[Multifocal adult rhabdomyoma of the neck: a rare entity].

Extracardiac rhabdomyoma comprise 2% of all tumors of skeletal muscle differentiation. Seventy percent of extracardiac rhabdomyoma occur in the head and neck region and have been subclassified into adult and fetal types. There are only about 100 cases reported in the literature. A review of the world literature revealed about 19 acceptable cases of benign, multifocal adult-type rhabdomyoma with a distinct male predominance. The pathogenesis of this benign striated muscle tumor is still unclear. These slow-growing tumors remain asymptomatic for a long period. The diagnosis of head and neck rhabdomyoma is based on histology and immunhistochemical studies.
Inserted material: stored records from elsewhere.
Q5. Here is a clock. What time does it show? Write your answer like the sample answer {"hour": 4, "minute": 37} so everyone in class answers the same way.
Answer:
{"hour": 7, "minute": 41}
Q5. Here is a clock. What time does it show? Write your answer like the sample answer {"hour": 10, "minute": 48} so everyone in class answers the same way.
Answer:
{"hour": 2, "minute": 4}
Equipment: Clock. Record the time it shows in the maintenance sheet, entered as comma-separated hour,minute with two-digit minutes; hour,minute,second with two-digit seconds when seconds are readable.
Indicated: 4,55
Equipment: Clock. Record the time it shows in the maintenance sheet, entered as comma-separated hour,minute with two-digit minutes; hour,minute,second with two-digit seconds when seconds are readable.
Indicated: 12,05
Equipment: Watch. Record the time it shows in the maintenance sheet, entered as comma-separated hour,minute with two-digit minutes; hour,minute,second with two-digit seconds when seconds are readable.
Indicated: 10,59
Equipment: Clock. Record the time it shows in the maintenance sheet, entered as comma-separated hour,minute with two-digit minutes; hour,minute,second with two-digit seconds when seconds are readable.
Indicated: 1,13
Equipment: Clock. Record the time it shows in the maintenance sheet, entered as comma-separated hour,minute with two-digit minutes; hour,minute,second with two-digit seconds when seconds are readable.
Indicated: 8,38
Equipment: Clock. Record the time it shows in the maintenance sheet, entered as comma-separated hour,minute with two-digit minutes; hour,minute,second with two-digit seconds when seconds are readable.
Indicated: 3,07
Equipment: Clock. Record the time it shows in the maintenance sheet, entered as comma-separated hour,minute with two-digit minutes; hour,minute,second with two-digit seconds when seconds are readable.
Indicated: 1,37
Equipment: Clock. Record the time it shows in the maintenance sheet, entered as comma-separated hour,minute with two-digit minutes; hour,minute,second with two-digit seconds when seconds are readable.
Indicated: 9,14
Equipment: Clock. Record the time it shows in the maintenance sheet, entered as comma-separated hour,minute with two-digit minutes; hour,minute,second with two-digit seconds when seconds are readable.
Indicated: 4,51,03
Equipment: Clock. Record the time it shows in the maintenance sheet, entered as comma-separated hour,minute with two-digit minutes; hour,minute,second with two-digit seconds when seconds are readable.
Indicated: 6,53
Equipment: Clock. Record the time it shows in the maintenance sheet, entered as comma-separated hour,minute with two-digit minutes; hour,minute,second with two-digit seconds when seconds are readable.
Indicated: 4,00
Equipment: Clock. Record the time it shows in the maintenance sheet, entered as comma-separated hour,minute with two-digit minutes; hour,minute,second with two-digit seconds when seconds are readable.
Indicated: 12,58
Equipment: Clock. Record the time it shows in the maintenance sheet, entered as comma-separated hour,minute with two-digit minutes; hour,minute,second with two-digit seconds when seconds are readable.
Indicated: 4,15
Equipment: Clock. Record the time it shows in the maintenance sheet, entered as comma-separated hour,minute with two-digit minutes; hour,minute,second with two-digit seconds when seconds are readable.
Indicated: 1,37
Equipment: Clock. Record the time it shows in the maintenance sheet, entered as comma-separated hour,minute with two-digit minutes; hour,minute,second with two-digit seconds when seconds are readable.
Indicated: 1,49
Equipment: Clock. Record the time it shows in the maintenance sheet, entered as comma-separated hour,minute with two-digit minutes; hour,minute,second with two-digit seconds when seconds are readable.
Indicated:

The differential diagnoses of rhabdomyoma in adults are myoblastoma or Abrikossof tumor, reticulohistiocytoma, rhabdomyosarcoma and hibernoma. We present a case of multifocal rhabdomyomas in the paratracheal and parapharyngeal space and discuss the clinicopathological features of this lesion. Although adult rhabdomyomas have a distinct histology, they often are mistaken for a variety of other lesions, particularly Abrikossof tumor. Light microscopy showed large round to elongated cells with granular, highly eosinophilic cytoplasm, often with peripheral vacuolation. Histology showed typical patterns of an adult type of rhabdomyoma with focal cross-striations. Immunhistochemically, all applied muscular markers were positive. Electron microscopic studies confirmed the tumor's myogenic origin. Myofibrils with Z band material, abundant mitochondria and glycogen particles were observed. Treatment is usually complete excision. Local recurrences have been reported in some cases; malignant degeneration is not known.